# [GOAL OF THE EXERCISE]
Swap "segments" for "slices" wherever it occurs in the rows below, then write out every line again with nothing else altered.

Extracted data entries:
>>>>>
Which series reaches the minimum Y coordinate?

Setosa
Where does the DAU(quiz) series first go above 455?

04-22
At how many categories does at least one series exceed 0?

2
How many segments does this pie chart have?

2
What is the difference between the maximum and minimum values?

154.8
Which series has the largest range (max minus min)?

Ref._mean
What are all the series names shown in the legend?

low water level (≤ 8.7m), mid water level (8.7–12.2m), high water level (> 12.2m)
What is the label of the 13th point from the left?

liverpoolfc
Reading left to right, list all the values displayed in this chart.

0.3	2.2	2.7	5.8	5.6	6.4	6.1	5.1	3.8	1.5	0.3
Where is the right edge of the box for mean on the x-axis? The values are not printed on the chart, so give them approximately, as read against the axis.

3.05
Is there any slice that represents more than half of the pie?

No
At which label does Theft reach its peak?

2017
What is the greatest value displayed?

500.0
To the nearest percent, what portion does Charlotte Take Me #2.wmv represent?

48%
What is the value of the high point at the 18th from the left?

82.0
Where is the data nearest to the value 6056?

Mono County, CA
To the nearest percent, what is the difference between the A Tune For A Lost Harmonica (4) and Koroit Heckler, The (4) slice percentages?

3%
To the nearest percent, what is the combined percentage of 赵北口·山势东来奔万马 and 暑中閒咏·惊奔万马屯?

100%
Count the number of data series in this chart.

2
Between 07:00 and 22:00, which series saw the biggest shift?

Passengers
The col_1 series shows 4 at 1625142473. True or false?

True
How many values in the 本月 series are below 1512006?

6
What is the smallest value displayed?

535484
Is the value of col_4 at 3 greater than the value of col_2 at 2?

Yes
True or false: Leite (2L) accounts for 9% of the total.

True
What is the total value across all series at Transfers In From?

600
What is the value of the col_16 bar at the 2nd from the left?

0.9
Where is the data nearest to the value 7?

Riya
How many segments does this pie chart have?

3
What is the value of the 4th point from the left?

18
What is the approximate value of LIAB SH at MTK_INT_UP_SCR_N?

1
<<<<<
# [ANSWER AREA]
Which series reaches the minimum Y coordinate?

Setosa
Where does the DAU(quiz) series first go above 455?

04-22
At how many categories does at least one series exceed 0?

2
How many slices does this pie chart have?

2
What is the difference between the maximum and minimum values?

154.8
Which series has the largest range (max minus min)?

Ref._mean
What are all the series names shown in the legend?

low water level (≤ 8.7m), mid water level (8.7–12.2m), high water level (> 12.2m)
What is the label of the 13th point from the left?

liverpoolfc
Reading left to right, list all the values displayed in this chart.

0.3	2.2	2.7	5.8	5.6	6.4	6.1	5.1	3.8	1.5	0.3
Where is the right edge of the box for mean on the x-axis? The values are not printed on the chart, so give them approximately, as read against the axis.

3.05
Is there any slice that represents more than half of the pie?

No
At which label does Theft reach its peak?

2017
What is the greatest value displayed?

500.0
To the nearest percent, what portion does Charlotte Take Me #2.wmv represent?

48%
What is the value of the high point at the 18th from the left?

82.0
Where is the data nearest to the value 6056?

Mono County, CA
To the nearest percent, what is the difference between the A Tune For A Lost Harmonica (4) and Koroit Heckler, The (4) slice percentages?

3%
To the nearest percent, what is the combined percentage of 赵北口·山势东来奔万马 and 暑中閒咏·惊奔万马屯?

100%
Count the number of data series in this chart.

2
Between 07:00 and 22:00, which series saw the biggest shift?

Passengers
The col_1 series shows 4 at 1625142473. True or false?

True
How many values in the 本月 series are below 1512006?

6
What is the smallest value displayed?

535484
Is the value of col_4 at 3 greater than the value of col_2 at 2?

Yes
True or false: Leite (2L) accounts for 9% of the total.

True
What is the total value across all series at Transfers In From?

600
What is the value of the col_16 bar at the 2nd from the left?

0.9
Where is the data nearest to the value 7?

Riya
How many slices does this pie chart have?

3
What is the value of the 4th point from the left?

18
What is the approximate value of LIAB SH at MTK_INT_UP_SCR_N?

1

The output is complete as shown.